View From The Middle
The “rock and a hard place” idiom prevails nowadays with the problem of what to do with Syria. Mostly, what we need is leadership and, let’s face it, President Obama is stuck, uh, you-know-where. Right now, far-rightists are saying we ought to help supply and even immediately take the side of the rebels in the Syrian conflict which has pitted the government of Bashar-al-Assad against those who want to take over his regime.
It’s not easy, this diplomat business. Gauging international relations does indeed take a great deal of know-how and, yes, diplomacy. Last week, Secretary of State John Kerry turned hawkish and called for the strikes on Syrian airfields to aid the rebels, while also agreeing to throw money at their cause and furnish them with small arms firepower. This is nice, if you know whom you’re dealing with.
And there’s one of the diplomatic problems. It’s said that the rebel fighters are not only warring factions within the Syrian borders, but no one seems to know how many of them are part of the dreaded Al Qaeda (that’s OUR enemy!).
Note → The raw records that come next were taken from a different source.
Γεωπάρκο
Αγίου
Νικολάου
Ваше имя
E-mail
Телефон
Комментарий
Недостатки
While dictator Assad and his forces have lately taken an upper hand, and have taken some of the land back, people are dying. Ninety-threethousand people by last count. Kerry said a “political resolution” would be most desirable and promised to meet with ten Arab and European nations to step up military aid to the rebels. At the same time, Republican U.S. Senator John McCain met with the rebels and “assured” us that the arms we’re sending to them “will not fall into the wrong hands.”
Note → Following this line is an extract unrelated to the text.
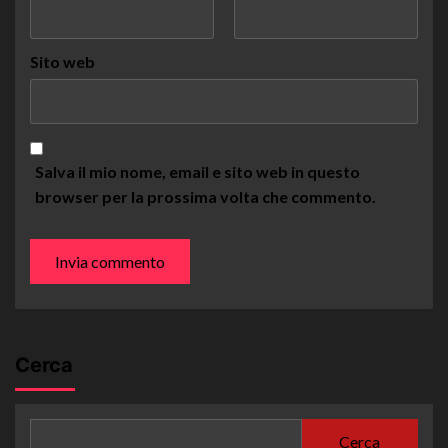
Sito web
Salva il mio nome, email e sito web in questo
browser per la prossima volta che commento.
Cerca
Cerca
“We can identify who those people are,” he said. “We can help the right people.” In the meantime, he denounced Obama for shying away from deeper U.S. involvement in the conflict, not mentioning that, as other critics have said, those arms could wind up being used against us or our allies. He — and those on his right — also failed to mention that three or four weeks ago, the United Nations, in a proposal submitted by Britain and France, blacklisted the rebel tribes as an “alias” of Al Qaeda.
Sounds to me like that makes it official!
This makes it more of a dilemma, posing a big problem for us and our allies, which favor Assad’s overthrow but yet would power-up the militant fighters and their buddies in Al Qaeda. The whole thing started only two years ago with peaceful demonstrations against the government (you remember “Arab Spring?”). Then it descended into a civil war with tens of thousands killed.
So, here we sit, waiting for President Obama to make a move. We know — fully — that public opinion in the United States is strongly against military involvement in Syria and no one, certainly, wants to see American troops on the ground there. One huge move that COULD be done is to finally throw the problem — and possible solution — into the arms of Congress. Yes, Congress; those 435 Representatives and 100 Senators that have the reputation of doing NOTHING, might wind up being responsible human beings after all. Maybe they’d even have a real, logical, productive session or two and come to a reasonable, safe conclusion (he said, sarcastically!). Congress, after all, could take this dilemma away from the President, Secretary of State and Defense Secretary, to a degree, and SUGGEST alternatives.
Of course, it’s a dilemma for the President. I think he ought to be commended for gritting his teeth and holding back on decisions that would put us back into deploying troops or air power into the conflict. On the other hand, he’s being criticized for the nondecision side of it. You want to figure it out?
It’s called the epitome of being put between a rock and a hard place!